A founder of
the state of Israel, Golda Meir was born on May 3, 1898, in Kyyiv, Russia (now Ukraine), and originally named Goldie Mabovitz or Mabovich.
Her father immigrated to Milwaukee, Wisconsin, in 1905, and was joined by his family in 1906.
She graduated from Milwaukee Teachers College, and in 1917,
married Morris Myerson or Meyerson, whom she had met while attending high school in Denver, Colorado, in 1913.
While still in her teens she became a Zionist, dedicated to building a homeland for Jews. In 1921, she and her husband immigrated to Palestine (now Israel).
Remaining active in Zionist affairs and in the labour movement, Meir served throughout the 1930s and '40s in various Zionist organizations in Palestine, Europe and the United States.

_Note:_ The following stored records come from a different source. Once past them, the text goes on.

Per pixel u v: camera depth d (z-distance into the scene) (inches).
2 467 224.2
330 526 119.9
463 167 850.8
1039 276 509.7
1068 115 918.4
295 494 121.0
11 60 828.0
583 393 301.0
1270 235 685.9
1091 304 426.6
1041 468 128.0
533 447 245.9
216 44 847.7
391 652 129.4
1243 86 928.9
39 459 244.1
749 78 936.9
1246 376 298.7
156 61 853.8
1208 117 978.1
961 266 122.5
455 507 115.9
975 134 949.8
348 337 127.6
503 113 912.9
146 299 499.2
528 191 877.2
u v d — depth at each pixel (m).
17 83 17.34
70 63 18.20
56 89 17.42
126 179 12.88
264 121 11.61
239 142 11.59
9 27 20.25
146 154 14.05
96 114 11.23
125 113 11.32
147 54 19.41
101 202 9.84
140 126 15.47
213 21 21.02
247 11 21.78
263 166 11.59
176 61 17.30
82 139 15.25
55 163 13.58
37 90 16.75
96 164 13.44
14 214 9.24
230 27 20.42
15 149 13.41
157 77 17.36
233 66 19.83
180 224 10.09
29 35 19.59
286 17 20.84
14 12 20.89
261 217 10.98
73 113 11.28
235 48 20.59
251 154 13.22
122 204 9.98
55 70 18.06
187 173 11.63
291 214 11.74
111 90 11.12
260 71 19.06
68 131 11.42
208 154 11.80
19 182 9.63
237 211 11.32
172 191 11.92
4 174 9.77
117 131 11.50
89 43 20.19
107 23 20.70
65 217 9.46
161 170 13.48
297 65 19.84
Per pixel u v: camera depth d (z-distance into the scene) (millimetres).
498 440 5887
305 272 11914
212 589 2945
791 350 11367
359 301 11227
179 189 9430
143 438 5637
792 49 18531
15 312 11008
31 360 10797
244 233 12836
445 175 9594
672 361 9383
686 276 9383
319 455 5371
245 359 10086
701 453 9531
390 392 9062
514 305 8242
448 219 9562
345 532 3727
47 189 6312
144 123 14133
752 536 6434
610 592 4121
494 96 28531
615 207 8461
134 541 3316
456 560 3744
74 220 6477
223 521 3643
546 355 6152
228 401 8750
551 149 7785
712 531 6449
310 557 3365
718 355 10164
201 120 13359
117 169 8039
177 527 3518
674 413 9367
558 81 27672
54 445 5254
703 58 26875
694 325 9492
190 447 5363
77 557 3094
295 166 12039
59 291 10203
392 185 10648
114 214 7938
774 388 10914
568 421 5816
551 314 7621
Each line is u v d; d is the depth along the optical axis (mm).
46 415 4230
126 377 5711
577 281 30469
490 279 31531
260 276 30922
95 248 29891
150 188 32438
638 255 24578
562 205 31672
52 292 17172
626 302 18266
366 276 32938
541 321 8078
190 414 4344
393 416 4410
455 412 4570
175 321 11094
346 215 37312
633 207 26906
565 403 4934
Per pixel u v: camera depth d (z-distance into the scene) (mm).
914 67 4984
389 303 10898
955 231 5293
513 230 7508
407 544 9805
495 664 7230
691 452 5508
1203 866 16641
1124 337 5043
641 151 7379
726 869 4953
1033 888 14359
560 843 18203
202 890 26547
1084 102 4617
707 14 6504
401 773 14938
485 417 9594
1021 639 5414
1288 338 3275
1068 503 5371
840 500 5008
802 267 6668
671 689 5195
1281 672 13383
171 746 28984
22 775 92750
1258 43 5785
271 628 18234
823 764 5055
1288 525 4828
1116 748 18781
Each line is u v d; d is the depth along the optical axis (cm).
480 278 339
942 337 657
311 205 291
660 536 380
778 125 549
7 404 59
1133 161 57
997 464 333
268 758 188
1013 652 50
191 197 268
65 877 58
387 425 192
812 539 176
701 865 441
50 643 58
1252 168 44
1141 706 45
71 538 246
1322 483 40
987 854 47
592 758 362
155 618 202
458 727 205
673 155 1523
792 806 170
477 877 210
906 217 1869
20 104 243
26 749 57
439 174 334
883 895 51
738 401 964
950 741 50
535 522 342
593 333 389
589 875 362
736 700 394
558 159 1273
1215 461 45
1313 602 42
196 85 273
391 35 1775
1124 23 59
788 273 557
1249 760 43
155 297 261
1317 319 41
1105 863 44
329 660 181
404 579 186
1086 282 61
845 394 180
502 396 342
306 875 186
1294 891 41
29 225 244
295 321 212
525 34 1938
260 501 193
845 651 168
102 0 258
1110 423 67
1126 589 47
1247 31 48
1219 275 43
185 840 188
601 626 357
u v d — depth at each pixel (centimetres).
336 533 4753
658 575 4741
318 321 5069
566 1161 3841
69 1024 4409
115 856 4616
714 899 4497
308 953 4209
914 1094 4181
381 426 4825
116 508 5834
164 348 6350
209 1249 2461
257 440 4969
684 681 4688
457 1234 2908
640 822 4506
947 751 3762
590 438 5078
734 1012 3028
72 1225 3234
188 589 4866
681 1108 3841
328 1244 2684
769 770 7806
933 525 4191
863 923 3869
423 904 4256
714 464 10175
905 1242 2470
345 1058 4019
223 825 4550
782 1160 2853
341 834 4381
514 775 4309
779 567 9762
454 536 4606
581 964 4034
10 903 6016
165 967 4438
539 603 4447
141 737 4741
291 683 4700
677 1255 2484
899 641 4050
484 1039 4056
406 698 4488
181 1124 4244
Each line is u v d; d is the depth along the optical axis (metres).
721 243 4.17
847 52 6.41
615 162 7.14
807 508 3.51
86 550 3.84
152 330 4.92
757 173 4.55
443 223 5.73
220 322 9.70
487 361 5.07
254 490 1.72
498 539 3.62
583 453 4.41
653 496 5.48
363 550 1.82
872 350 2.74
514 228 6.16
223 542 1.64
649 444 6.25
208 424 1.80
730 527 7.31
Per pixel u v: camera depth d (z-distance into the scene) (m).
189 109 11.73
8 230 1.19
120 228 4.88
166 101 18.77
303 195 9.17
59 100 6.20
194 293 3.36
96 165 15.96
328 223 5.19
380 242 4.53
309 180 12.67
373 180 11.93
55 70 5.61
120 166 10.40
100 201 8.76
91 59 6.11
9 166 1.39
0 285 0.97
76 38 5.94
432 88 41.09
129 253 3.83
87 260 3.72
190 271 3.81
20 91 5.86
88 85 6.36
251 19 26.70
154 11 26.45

She was a signatory of the
proclamation of the independence of the state of Israel in 1948 and served as her country's first minister to the USSR in 1948 and 1949; she was elected to the first Knesset, or
parliament, of Israel and named
minister of labour and social
insurance in 1949.
Having separated from her
husband in 1945, she Hebraized her surname to Meir in 1956. That same year she became minister of foreign affairs and held that post until 1966, when she resigned from the cabinet. She served, successively, as
secretary-general of the Mapai Party and of the United Israel Labour Party from 1966 to 1968.
She was prime minister from 1969 to 1974, when she resigned amid
controversy over Israel's lack of
preparedness in the Yom Kippur War of 1973. Meir died in Jerusalem on December 8, 1978.